For Meg Reyes, caregiving is an act of love and endurance. Her husband, Juan, a veteran living with ALS, depends on her not only for care but for companionship, laughter, and hope. Yet behind her steady smile sits a profound reality marked by devotion and grief.
The hardest part, Meg says, isn’t the daily tasks or endless to-do lists. It’s something deeper and more complex to name. “If I pick one challenge, it would be living in anticipatory grief,” she explains. “Seeing my soulmate, the love of my life, diminishing in front of my eyes and grieving the life we will never have.”
Amid that heartbreak, Meg has built a lifeline of support that keeps her grounded. Her neighborhood, she says, has become her “tribe,” people who create space for laughter, connection, and care outside of ALS.

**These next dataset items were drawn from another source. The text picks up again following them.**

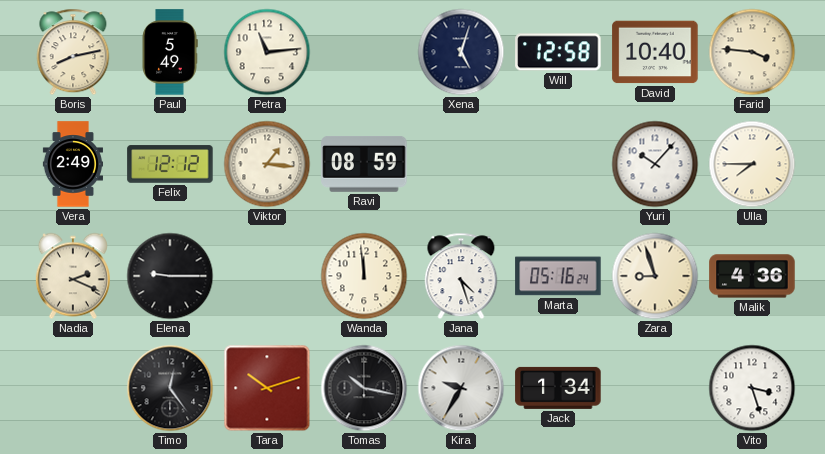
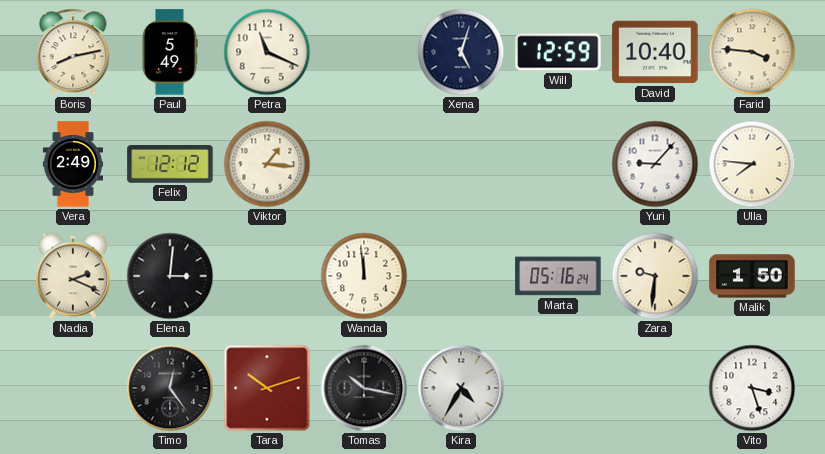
Petra: 11:14 -> 11:19
Will: 12:58 -> 12:59
Ravi: 08:59 -> none
Yuri: 10:07 -> 9:07
Ulla: 7:45 -> 7:46
Elena: 9:15 -> 3:01
Jana: 4:27 -> none
Zara: 8:57 -> 9:31
Malik: 4:36 -> 1:50
Kira: 9:35 -> 4:35
Jack: 1:34 -> none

“They make sure I have time for me without ALS,” she says. “They also give me grace when I need to vent, cry, or just talk about my challenges.”
That sense of balance extends to the moments Meg carves out for herself, small but vital breaks remind her she’s more than a caregiver. She works out, goes to book club, plays Bunco, enjoys wine nights, and focuses on what she can do.
“I make sure I give myself time to do things that can take my mind off my ALS life,” she says. “I also try to focus on what I can accomplish versus what I can’t.”
As a veteran caregiver mentee, Meg also offers her time to help others on similar journeys. She says the support they receive through veteran programs has been life-changing but she recognizes that not every ALS family has access to the same resources.
“We are fortunate we have veteran support,” Meg says. “I wish other non-veterans had the same help with finances to afford caregiving. I want people to have what they need while dealing with a terminal disease and be able to live as a spouse, not just a caregiver.”
Ultimately, Meg hopes that every caregiver, veteran or not, can find the same peace she strives for: the freedom to spend memorable, meaningful time with the person they love.
“I would love their time with their spouse to be memorable,” she says, “rather than caring for someone who’s dying.”